Thursday, April 01, 2010

You Want to Do WHAT?

There's a wide variety of sexual and related behaviors, even in the world of heterosexual, monogamous married sex. Part of that variety may involve a fantasy – one that is either possible for a married couple to literally fulfill without sinning (like having sex in the woods) or that takes role playing (dressing up like a cheerleader... it would be a sin for the husband to actually go find a cheerleader with whom to have sex).

There's also a variety of advice, often conflicting, such as: don't share your fantasies vs. do share your fantasies. After all, some fantasies may actually disgust your partner - I think it is more likely that wives will be disgusted by their husband's fantasies - or make your partner feel inadequate. But aren't there fantasies that should be revealed to your partner?

Mutual fantasies are not all that common. I once saw Bill Maher do a routine that claimed there are no mutual fantasies, graphically combining a typical female fantasy (which involved a knight in shining armor) and a typical male fantasy (where the knight shoots his ejaculate). Bill Maher sometimes gets it wrong, but not in that case.

It doesn't even have to be a fantasy. It could simply be an action, a technique. I pretty much agree with The Generous Wife when she writes...

I think imagination is a gift from God. It serves a number of purposes, but, like most things, can be used for good or bad. As believers, we need to be wise about how we use our imaginations. I think there is nothing wrong with writing bedroom stories. I think there is nothing wrong with role playing. I think there is nothing wrong with enjoying sexual memories or creating sexual fantasies. I do think we need to be prayerful about content. We need to understand that where the mind goes the body may follow, where we create an appetite we may want to feed.

...

I don't think there's anything wrong with fantasizing that you and your husband are young again, that you're deserted on a island, or that you live in another time (goodness, if you want to be aliens, go for it). I do get concerned when folks involve other people in their fantasies or if they imagine doing things that their spouse would never in a million years ever do (that may create a hunger for something that's just not going to happen and end in frustration for everyone).
I think just about anything a married couple does in seclusion is okay, as long as it doesn't hurt. Some would say pain can be good – but draw the line at anything that causes lasting damage. Some people see certain things as degrading, while I am less likely to think of them as such if they are not done in front of others. Take, for example, "golden showers". The thought of them doesn't turn me on, but it doesn't turn me off. If my wife wanted one, I'd oblige, and not timidly. Urine isn't harmful. Or some women call their man "Daddy" in bed even though neither one of them have ever had a desire to actually engage in incest or prostitution/pimping. It would probably turn me off, or at least take me some time to get used to. I've never understood a guy wanting to wear a woman's undergarment, but some straight guys are into that. Handcuffing, blindfolding – that can be fun. Women may feel silly stripping for their husbands, but if a husband has asked for it, the wives can do no wrong... other than to say "no".

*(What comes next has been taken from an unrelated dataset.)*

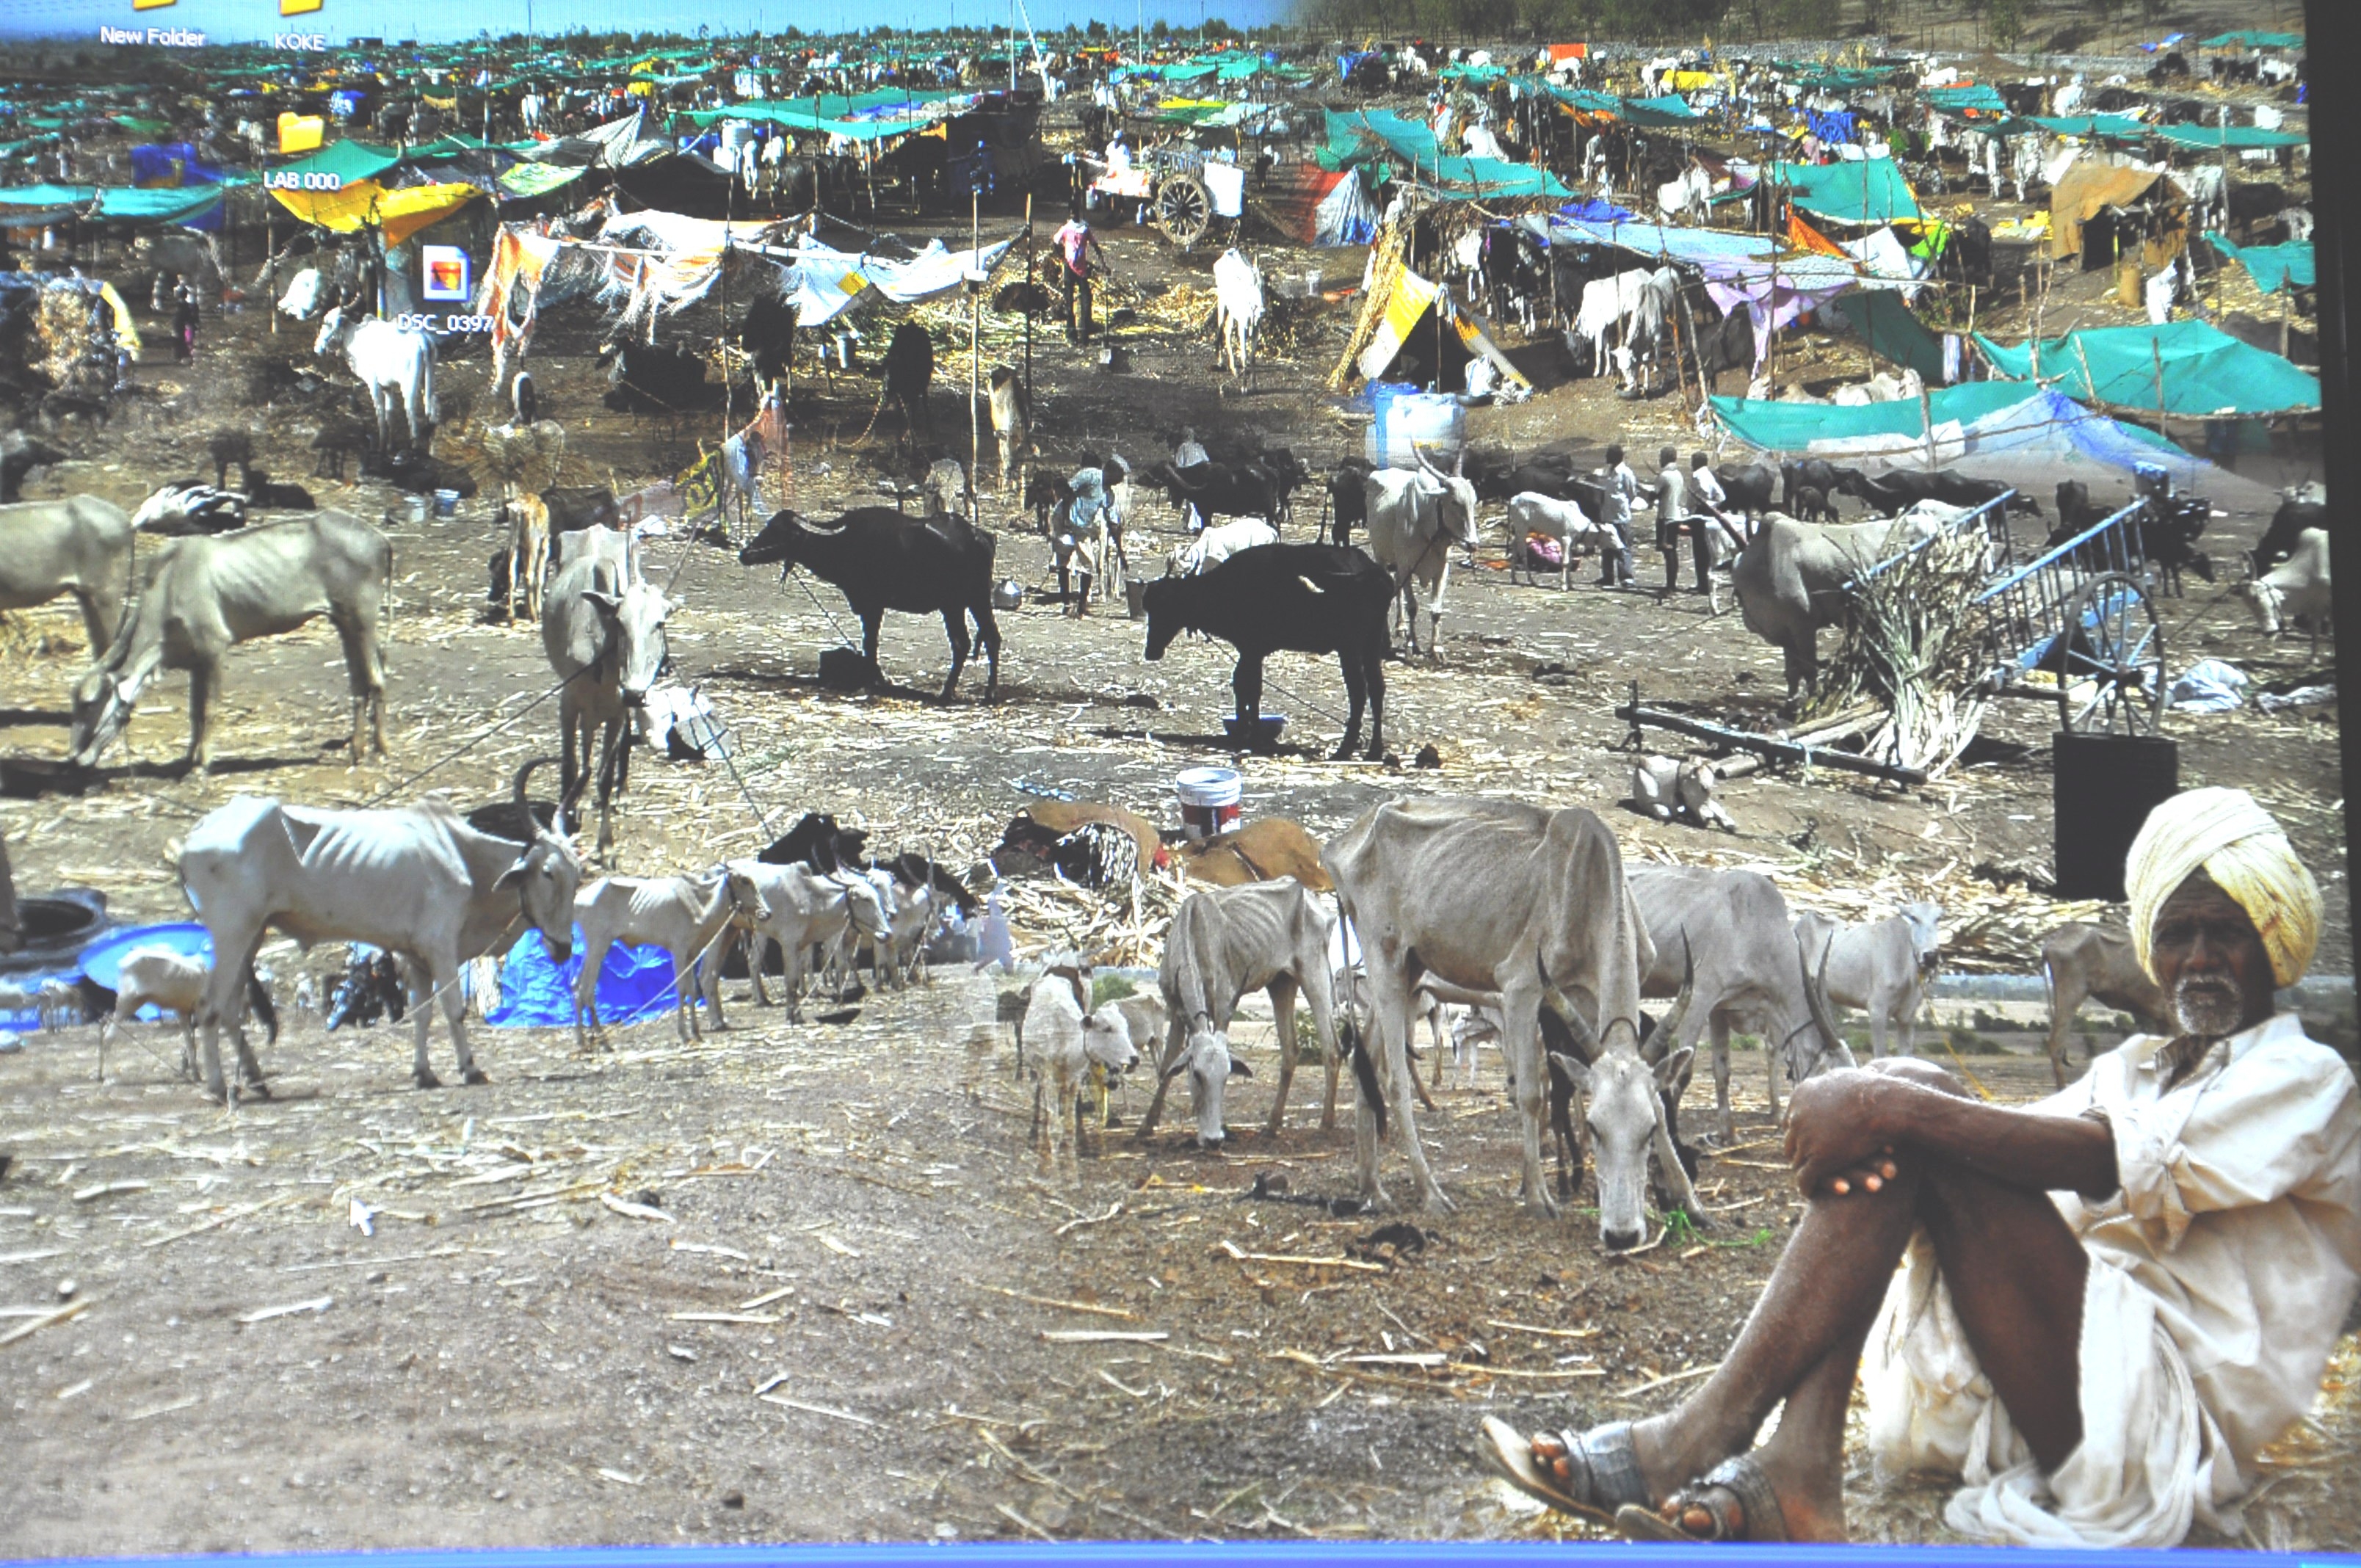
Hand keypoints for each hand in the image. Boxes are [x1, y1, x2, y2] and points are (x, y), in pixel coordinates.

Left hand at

Ladies, let's say you discover that your husband has a fantasy or a desire to do (or have you do) something specific that you aren't into – you might even find it strange or shocking. Maybe you'd never considered it before and your knee-jerk response is "huh?" or even "eeww!" – or maybe the thought of it simply doesn't move you one way or the other.

There are many different ways you can respond including, but not limited to:

A) Laugh at him, belittle him, deride him, call him a sick freak, and tell everyone you know.
B) Laugh at him, belittle him, deride him, call him a sick freak, but don’t tell anyone else (except your best friend, of course).
C) Yell at him about it and then spend the night with your family or friends.
D) Pretend like you never found out, but you distance yourself from him by being scarce and less willing to engage in lovemaking.
E) Pretend like you never found out, carry on as normal.
F) Tell him that it is never ever going to happen.
G) Surprise him by enthusiastically indulging him.
H) Tease him (in a good way) by letting him know you're going to indulge him later that night or later in the week.
I) Indulge him and take the opportunity to ask him to indulge you in one of your fantasies.

Those are not necessary listed worst to best, and that changes anyway based on whether you found out without him knowing you found out, or he told you or otherwise knows you know. A,B, C, and D are not good ways to handle the situation. G, H, and I are among those things that make someone, in my estimation, a great lover.

Obviously, if something makes you very uncomfortable or is a major turn off, then, you should not do it. For example, if a woman has a sensitive gag reflex, deep throating isn't going to be possible, at least without a lot of conditioning.

My wife once surprised me with the schoolgirl thing. Although it isn't a specific fantasy of mine (and so I’d never asked her to do it), I enjoyed it because 1) she was making a special effort; 2) I didn't have sex in high school/I am not a teacher, so the fantasy involved something I have never and will never actually experience; 3) It wasn't a turn-off. It seemed to turn her on, although she didn't explicitly say it was a fantasy of her's.

Variety can be a very good thing. You can always do your normal/plain/vanilla routine. Why not try something different once in a while?